Write out the entries below exactly, but only from the line containing "right wrist: (74, 88)" through the line containing "left eye: (80, 64)", and without the pictures.

[Stored data entries]
----

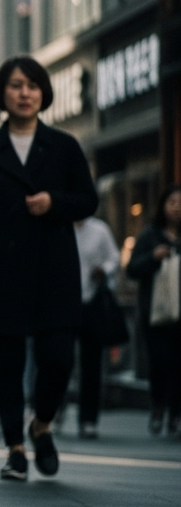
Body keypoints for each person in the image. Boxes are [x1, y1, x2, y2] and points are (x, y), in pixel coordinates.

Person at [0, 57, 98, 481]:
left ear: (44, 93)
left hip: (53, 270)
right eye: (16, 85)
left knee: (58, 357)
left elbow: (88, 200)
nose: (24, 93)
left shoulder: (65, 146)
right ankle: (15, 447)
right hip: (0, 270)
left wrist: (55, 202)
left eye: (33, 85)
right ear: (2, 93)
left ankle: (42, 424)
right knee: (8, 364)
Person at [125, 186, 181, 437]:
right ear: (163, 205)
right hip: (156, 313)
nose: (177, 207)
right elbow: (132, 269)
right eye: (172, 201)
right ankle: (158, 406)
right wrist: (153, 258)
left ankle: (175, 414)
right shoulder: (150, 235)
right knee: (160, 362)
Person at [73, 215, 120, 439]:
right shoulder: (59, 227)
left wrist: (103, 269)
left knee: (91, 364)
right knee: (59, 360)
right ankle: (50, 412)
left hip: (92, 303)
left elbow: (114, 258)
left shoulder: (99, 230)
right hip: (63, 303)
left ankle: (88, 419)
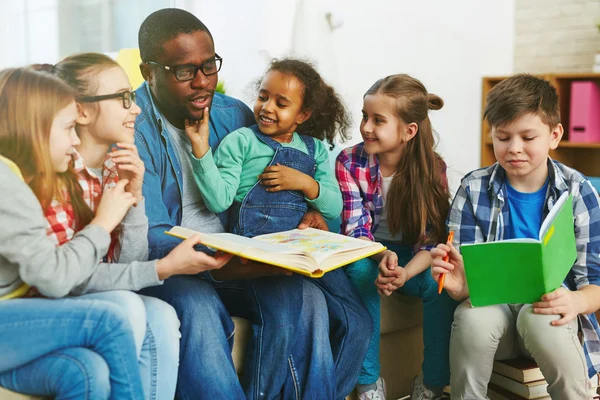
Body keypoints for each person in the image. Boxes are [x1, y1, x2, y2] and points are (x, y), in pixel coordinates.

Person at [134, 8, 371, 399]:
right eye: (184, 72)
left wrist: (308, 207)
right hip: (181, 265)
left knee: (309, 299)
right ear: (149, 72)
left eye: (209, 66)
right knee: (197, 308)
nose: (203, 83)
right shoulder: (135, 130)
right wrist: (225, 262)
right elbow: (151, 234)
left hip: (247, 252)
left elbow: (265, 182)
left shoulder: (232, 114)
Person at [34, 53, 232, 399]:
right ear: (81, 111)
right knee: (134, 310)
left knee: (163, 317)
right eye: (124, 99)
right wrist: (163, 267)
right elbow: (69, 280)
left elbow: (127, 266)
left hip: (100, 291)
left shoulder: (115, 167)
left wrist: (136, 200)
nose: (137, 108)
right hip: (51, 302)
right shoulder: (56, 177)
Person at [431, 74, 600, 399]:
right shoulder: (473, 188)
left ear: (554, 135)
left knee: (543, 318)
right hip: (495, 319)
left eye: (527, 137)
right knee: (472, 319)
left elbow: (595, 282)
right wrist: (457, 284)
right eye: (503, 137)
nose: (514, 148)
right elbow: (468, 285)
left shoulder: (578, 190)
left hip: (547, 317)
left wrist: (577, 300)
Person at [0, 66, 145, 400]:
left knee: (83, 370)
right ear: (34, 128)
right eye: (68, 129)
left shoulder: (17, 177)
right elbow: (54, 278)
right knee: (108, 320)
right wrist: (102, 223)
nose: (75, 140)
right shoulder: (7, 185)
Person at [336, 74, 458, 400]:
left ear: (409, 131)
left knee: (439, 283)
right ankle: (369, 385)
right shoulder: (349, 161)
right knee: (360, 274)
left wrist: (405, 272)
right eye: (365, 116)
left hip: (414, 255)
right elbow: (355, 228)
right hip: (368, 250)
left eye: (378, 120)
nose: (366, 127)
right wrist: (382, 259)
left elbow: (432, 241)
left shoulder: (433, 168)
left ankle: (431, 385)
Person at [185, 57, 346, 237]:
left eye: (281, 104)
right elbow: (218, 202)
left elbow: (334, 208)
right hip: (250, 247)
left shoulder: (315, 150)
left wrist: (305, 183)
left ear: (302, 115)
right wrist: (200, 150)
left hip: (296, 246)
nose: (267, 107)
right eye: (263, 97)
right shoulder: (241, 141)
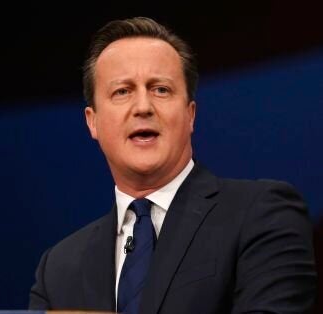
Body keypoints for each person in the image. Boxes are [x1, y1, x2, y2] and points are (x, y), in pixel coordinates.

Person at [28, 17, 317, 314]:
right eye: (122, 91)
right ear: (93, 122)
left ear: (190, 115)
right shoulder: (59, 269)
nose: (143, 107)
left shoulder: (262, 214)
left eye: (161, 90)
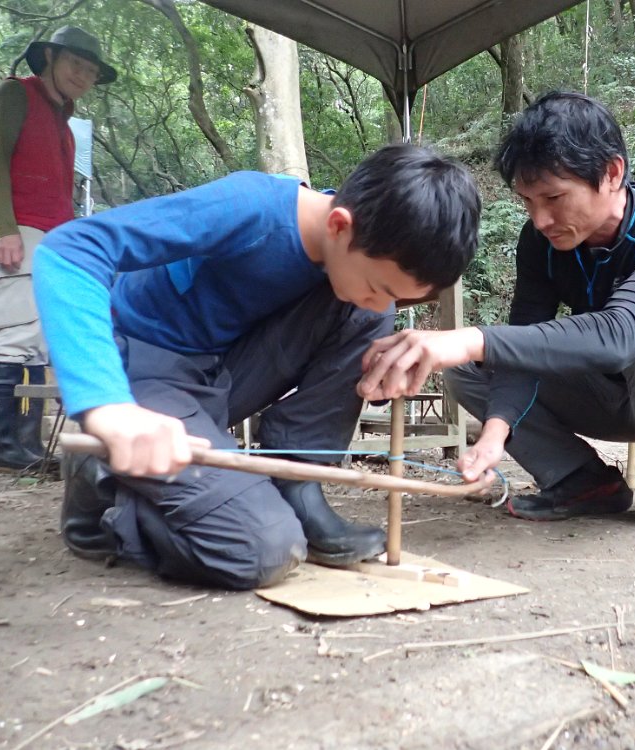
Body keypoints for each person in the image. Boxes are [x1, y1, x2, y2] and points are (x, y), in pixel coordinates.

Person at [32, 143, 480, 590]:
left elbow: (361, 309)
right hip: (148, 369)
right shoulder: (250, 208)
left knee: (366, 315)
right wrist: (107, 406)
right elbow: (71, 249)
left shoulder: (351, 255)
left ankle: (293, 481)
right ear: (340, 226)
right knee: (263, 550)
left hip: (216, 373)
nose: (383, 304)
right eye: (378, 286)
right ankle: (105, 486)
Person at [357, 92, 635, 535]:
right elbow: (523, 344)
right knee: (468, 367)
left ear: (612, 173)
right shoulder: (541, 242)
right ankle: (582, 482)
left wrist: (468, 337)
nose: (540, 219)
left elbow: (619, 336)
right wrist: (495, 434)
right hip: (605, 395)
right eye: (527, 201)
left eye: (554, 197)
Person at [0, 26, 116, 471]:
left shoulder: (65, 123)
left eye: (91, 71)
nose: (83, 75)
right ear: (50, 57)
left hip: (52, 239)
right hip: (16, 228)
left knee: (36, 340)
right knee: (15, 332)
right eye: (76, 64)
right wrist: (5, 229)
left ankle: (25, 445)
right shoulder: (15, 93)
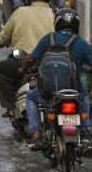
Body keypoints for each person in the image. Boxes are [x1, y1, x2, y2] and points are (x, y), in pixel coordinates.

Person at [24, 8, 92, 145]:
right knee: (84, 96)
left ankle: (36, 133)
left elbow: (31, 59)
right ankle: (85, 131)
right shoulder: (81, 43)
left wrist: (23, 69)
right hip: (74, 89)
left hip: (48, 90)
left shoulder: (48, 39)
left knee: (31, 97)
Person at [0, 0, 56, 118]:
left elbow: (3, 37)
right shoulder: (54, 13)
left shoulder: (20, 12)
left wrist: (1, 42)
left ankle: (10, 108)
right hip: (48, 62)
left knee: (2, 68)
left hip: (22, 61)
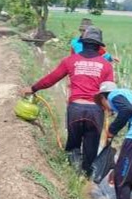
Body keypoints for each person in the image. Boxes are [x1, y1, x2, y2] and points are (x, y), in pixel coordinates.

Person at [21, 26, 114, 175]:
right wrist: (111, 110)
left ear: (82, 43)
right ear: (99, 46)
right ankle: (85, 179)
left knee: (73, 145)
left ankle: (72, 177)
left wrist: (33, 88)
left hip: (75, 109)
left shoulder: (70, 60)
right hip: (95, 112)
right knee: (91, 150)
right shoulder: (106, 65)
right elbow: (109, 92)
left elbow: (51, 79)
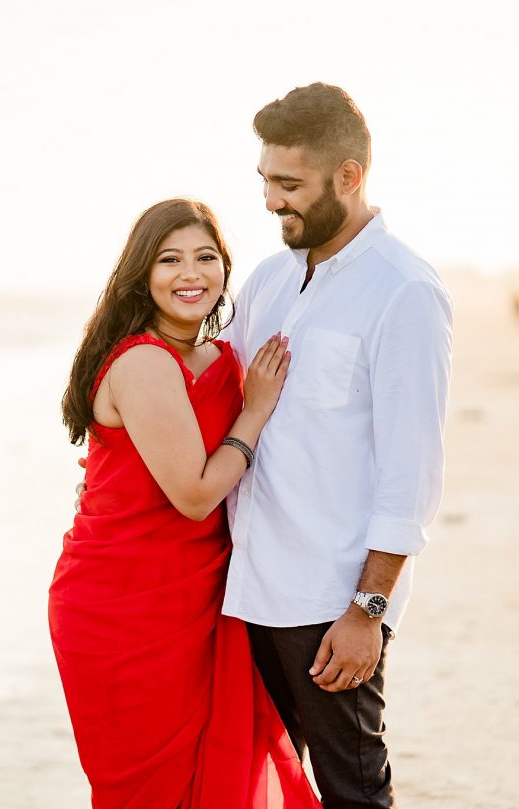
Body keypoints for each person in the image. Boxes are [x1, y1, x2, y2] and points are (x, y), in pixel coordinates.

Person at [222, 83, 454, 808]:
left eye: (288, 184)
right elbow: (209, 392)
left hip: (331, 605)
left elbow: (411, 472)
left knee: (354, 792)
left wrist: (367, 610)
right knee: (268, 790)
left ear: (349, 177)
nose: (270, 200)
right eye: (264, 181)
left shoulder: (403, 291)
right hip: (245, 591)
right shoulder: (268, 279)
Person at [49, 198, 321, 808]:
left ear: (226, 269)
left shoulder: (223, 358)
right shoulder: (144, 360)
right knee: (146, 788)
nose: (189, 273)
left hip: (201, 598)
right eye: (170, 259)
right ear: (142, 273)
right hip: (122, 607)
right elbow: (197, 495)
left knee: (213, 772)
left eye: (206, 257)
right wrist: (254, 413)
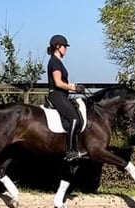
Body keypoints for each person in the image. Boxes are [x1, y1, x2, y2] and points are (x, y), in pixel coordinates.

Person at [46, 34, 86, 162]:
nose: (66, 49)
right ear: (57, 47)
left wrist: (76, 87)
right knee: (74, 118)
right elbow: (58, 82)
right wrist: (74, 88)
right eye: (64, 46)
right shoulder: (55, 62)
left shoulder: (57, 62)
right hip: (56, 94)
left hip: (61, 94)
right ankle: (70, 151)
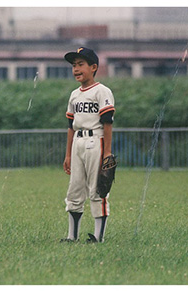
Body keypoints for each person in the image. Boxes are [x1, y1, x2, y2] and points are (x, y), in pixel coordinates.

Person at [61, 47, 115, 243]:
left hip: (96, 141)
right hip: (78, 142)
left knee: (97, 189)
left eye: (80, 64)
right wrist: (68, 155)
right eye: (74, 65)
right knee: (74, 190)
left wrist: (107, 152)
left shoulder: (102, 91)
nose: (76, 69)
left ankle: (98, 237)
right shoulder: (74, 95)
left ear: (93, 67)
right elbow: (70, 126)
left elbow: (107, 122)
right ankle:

----

§ RESULT BELOW
right wrist: (74, 88)
right eye: (64, 46)
right shoulder: (55, 62)
left shoulder: (57, 62)
right hip: (56, 94)
left hip: (61, 94)
right ankle: (70, 151)
Body keypoints for each person in the image. Boxes are [x1, y1, x2, y2] and points are (x, y), in pixel coordinates.

Person at [61, 47, 115, 243]:
left hip: (96, 141)
right hip: (78, 142)
left knee: (97, 189)
left eye: (80, 64)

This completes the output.